WILLIAMSTOWN, MA.- Glass artist Josh Simpson will present the lecture “Finding a Voice in Glass: An Artist’s Inspiration from Space and the Natural World” on Friday, March 20, at 7 pm, at the
Sterling and Francine Clark Art Institute. Admission to the lecture is free.
Simpson, from Shelburne Falls, Massachusetts, first experimented with glass when he was a student at Hamilton College in 1970. Since then, he has mastered all aspects of glassmaking from designing and building his own furnaces, to learning glass chemistry in order to create his own spectrum of colors. In addition to unique goblets, vases, and bowls, Simpson has created luminous glass spheres, or “planets,” complete with landscapes, underwater scenes, and vistas of outer space that reflect the earth and the vastness and complexity of the universe. Simpson’s wife, astronaut Catherine “Cady” Coleman, took one of his intricate glass planets into outer space with her on a space mission in 1995.

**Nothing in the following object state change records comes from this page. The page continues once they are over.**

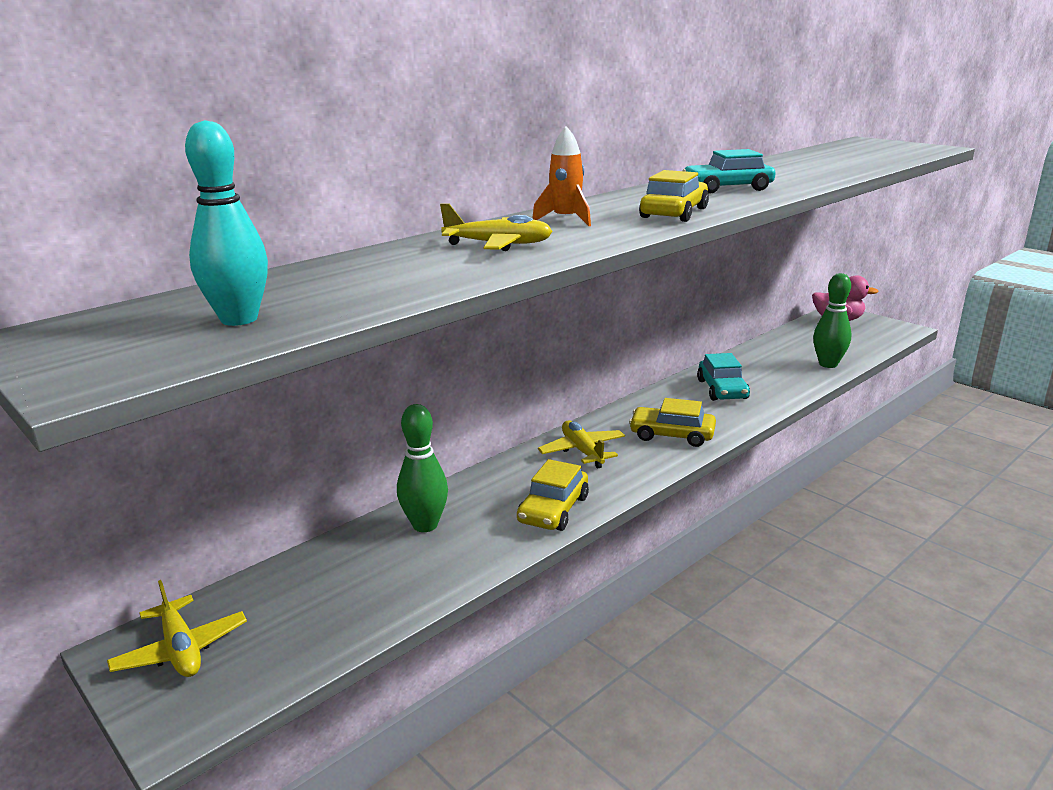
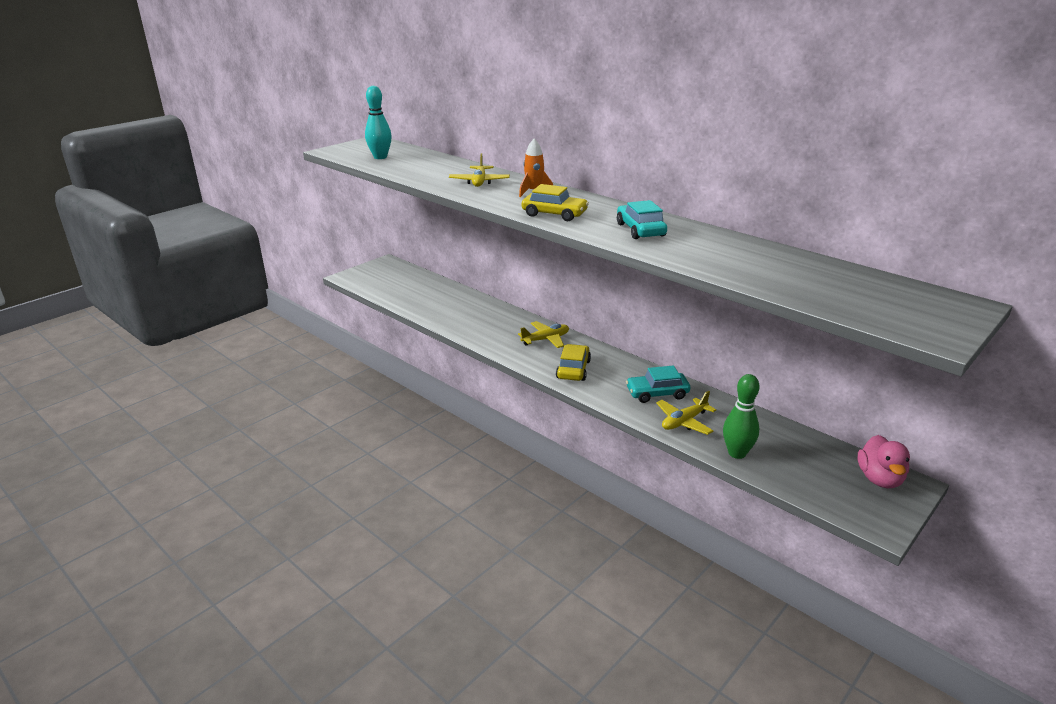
camera: 85 degrees right, 5 degrees up
yellow plane [107,580,247,677] -> yellow plane moved to [656,391,716,435]
green bowling pin [397,404,448,532] -> none
yellow car [517,459,589,531] -> none

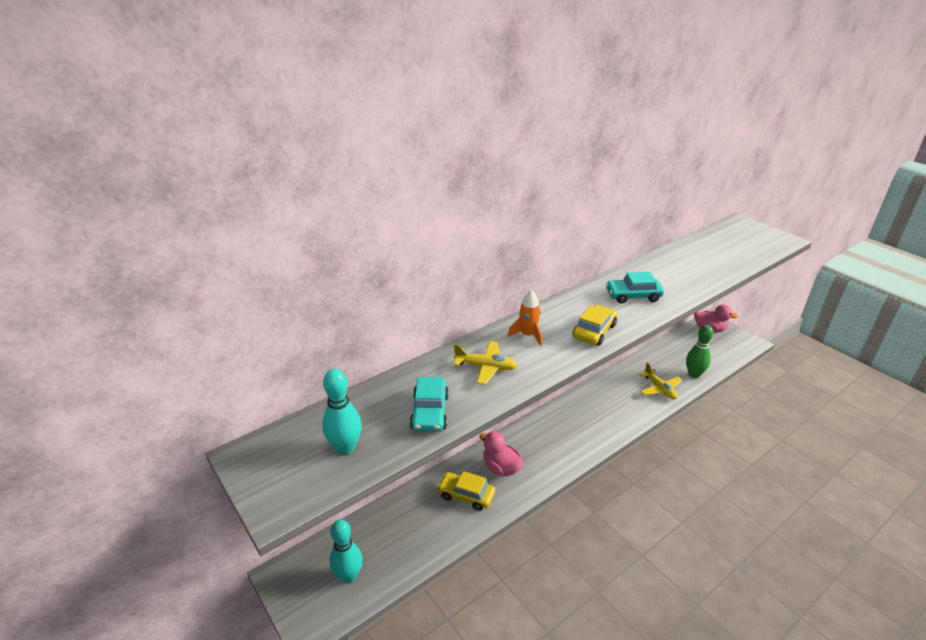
camera: 80 degrees left, 5 degrees up
yellow plane [518,321,569,348] -> none
yellow car [556,344,591,381] -> yellow car moved to [437,471,495,511]
turquoise car [626,366,690,403] -> turquoise car moved to [410,377,449,432]
none -> turquoise bowling pin [330,519,363,583]
none -> pink duck [479,431,523,477]

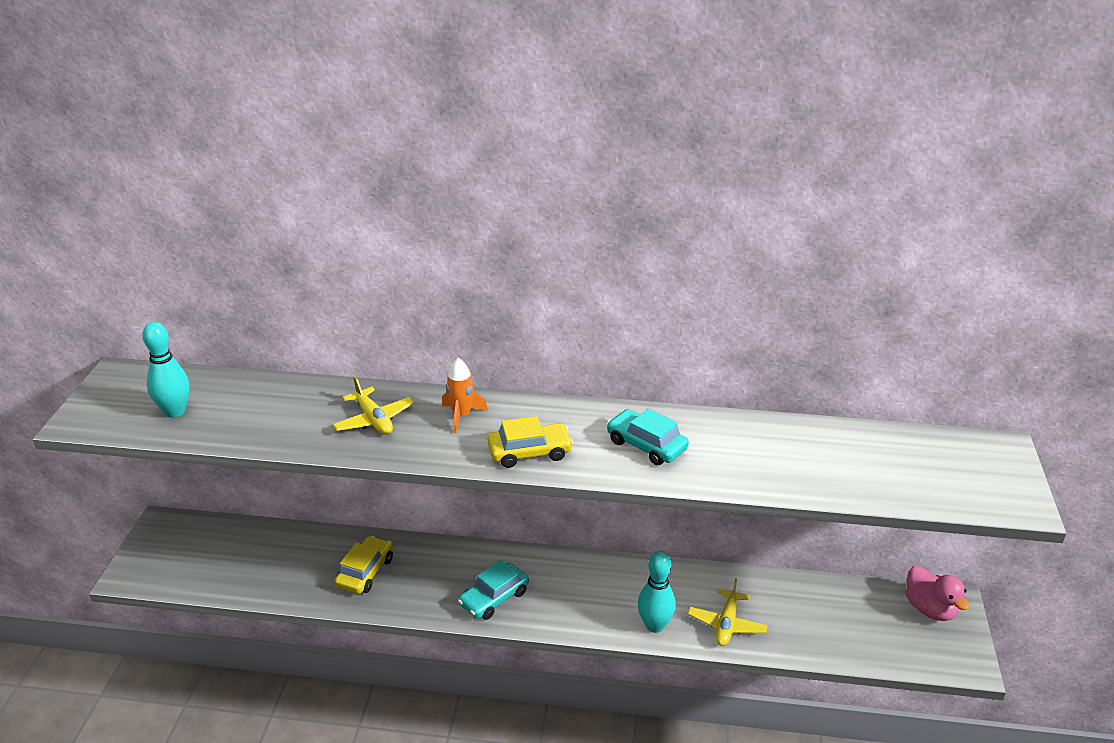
camera: 45 degrees right, 0 degrees up
turquoise bowling pin [330,519,363,583] -> turquoise bowling pin moved to [638,551,676,633]
turquoise car [410,377,449,432] -> turquoise car moved to [458,560,529,620]
yellow car [437,471,495,511] -> yellow car turned 45 degrees clockwise [334,536,393,594]
pink duck [479,431,523,477] -> none
green bowling pin [686,325,713,378] -> none

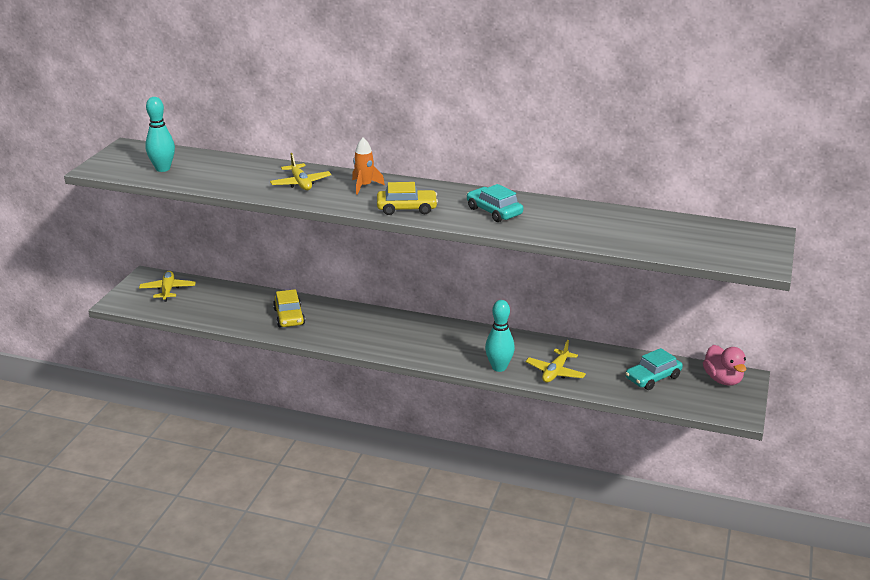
camera: 10 degrees right, 5 degrees down
yellow car [334,536,393,594] -> yellow car turned 135 degrees clockwise [273,289,305,327]
turquoise car [458,560,529,620] -> turquoise car moved to [625,348,683,390]
none -> yellow plane [139,271,196,302]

In 2005, the Corning Museum of Glass commissioned Simpson to create what became the world’s largest glass paperweight. The making of this planet was the subject of the PBS documentary Defying Gravity. Weighing 107 pounds, the planet became part of the Corning’s permanent collection in 2006. In 2007 Simpson was honored with a 35-year retrospective exhibition at the Huntsville Museum of Art.
“Finding a Voice in Glass” is a perfect warm up for “Clark After Dark: Planet Clark,” an evening of out-of-the-ordinary activities. Beginning at 8 pm, defy gravity and stir up the planets with sounds by DJ Tigerbeatz who will spin a celestial mix of music.